The cybersecurity gap between large enterprises and small to medium businesses (SMBs) is getting smaller, according to a recent report from the Australian Securities and Investments Commission (ASIC).
The report, titled Cyber resilience of firms in Australia’s financial markets: 2020–21 (pdf), shows that the cyber resilience of SMBs increased 6.4 percent over the previous cycle (2018-19) while large enterprises’ cyber confidence dropped 3.4 percent.
The report stated this is “due to the complexity of large firms, the breadth of services they offer, and the increase in cyber intrusions” and added that larger enterprises cyber resilience remains stronger overall.
“SMBs are now taking cybersecurity very seriously. There have been a few forces driving this change”, Dane Meah, co-founder and board member of Fast50 #45 InfoTrust, told CRN.
“The first is pressure from the Board, who are seeing the importance of taking a proactive approach to avoid a major cyber incidence. The second is regulatory pressure, for example, with APRA CPS-234 there is a requirement for the supply chain to the financial sector to comply with certain standards of security. This supply chain is vast and wide and includes a lot of SME’s. Lastly, businesses that have experienced a cyber incident are doubling down on their investment in cyber,” he said.
Reflecting Meah’s perspective, the report found that while supply chain risk management showed little improvement since the previous cycle, it had the highest target improvement of any area covered, at 19.4 percent.
Wayne Tufek, director of Fast50 #23 CyberRisk, echoed the sentiment that regulatory pressure on SMBs is growing.

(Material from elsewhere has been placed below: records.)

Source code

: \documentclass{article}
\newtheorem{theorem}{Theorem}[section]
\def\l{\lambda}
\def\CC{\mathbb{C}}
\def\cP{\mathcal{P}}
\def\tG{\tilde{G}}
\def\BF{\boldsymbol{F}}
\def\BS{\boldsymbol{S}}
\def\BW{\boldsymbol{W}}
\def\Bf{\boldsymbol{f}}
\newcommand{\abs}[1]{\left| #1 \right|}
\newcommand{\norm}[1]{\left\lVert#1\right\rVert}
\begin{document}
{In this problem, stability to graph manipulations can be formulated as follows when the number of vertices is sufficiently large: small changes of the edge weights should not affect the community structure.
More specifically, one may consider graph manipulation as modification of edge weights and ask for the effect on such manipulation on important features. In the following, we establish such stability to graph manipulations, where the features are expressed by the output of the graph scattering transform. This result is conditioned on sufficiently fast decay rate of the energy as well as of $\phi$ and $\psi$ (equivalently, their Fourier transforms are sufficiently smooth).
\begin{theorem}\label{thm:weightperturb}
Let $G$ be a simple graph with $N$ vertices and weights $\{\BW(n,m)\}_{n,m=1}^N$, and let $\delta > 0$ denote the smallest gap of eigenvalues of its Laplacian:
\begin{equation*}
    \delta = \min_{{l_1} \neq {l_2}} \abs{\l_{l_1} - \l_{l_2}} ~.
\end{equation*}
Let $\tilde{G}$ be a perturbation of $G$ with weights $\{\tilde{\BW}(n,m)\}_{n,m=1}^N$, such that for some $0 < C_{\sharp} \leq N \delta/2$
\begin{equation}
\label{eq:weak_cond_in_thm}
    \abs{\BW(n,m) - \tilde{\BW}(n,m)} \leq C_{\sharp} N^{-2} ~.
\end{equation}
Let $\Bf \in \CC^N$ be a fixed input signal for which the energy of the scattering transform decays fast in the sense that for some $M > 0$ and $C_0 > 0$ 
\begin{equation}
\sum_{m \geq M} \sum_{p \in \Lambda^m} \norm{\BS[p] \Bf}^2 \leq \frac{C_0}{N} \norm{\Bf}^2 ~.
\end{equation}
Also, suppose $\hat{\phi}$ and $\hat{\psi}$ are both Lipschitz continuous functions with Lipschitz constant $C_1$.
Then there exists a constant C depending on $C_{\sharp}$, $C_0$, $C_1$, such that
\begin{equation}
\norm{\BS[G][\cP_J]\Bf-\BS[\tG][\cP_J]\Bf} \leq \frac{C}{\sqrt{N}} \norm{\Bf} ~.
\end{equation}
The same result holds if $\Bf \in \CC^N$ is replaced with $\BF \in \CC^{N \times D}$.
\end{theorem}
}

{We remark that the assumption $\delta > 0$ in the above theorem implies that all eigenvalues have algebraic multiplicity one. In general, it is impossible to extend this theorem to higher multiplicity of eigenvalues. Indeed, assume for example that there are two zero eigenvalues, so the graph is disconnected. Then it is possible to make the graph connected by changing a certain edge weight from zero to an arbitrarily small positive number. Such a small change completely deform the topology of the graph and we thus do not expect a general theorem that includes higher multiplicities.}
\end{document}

“We’re seeing many clients that work with FS [financial services] companies being asked to provide evidence of their controls as they’re a third party to the organisation and form some part of their supply chain. This is in the form of external and web application penetration tests and controls assessments against ISO 27001 and NIST.
“Many of our clients are sent questionnaires from their FS customers and require some assistance to complete them and then help in implementing controls to close any gaps … We’re also seeing many clients becoming ISO 27001 certified to deal with the number of third party risk questionnaires.”
Tufek noted that the cybersecurity skills shortage means that SMBs are increasingly looking to cyber specialist companies to help them improve their security posture.
Meah added that SMBs are becoming increasingly targeted by cyber criminals and more risk-aware because of it. Because of this, they are wanting to take the “tried and tested risk-based approach to building out a security improvement roadmap, whereas before would take a reactive technological approach”.
“The challenge is, security is still very specialised and entrenched with jargon and nuance,” he said.
Managed security services providers and security consulting companies like CyberRisk and InfoTrust are helping to fill that void and, in turn, keep the gap between large orgs and those with narrower cash flow.
As Tufek put it, “Industry is moving to more regulation and not less” and so “obtaining advice from a security company is the best way to set up an organisation for success.”
Melbourne’s CyberRisk provides risk assessment, consulting and a range of managed services to the market allowing all organisations to uplift their cybersecurity maturity and capability.
Based in Sydney, InfoTrust helps organisations, including SMBs, assess their cyber resilience against recognised frameworks and develops and delivers a strategy over 2-3 years. It has also recently developed the MyCISO SaaS platform to help guide SMBs’ to improve their security, which is set to launch in January.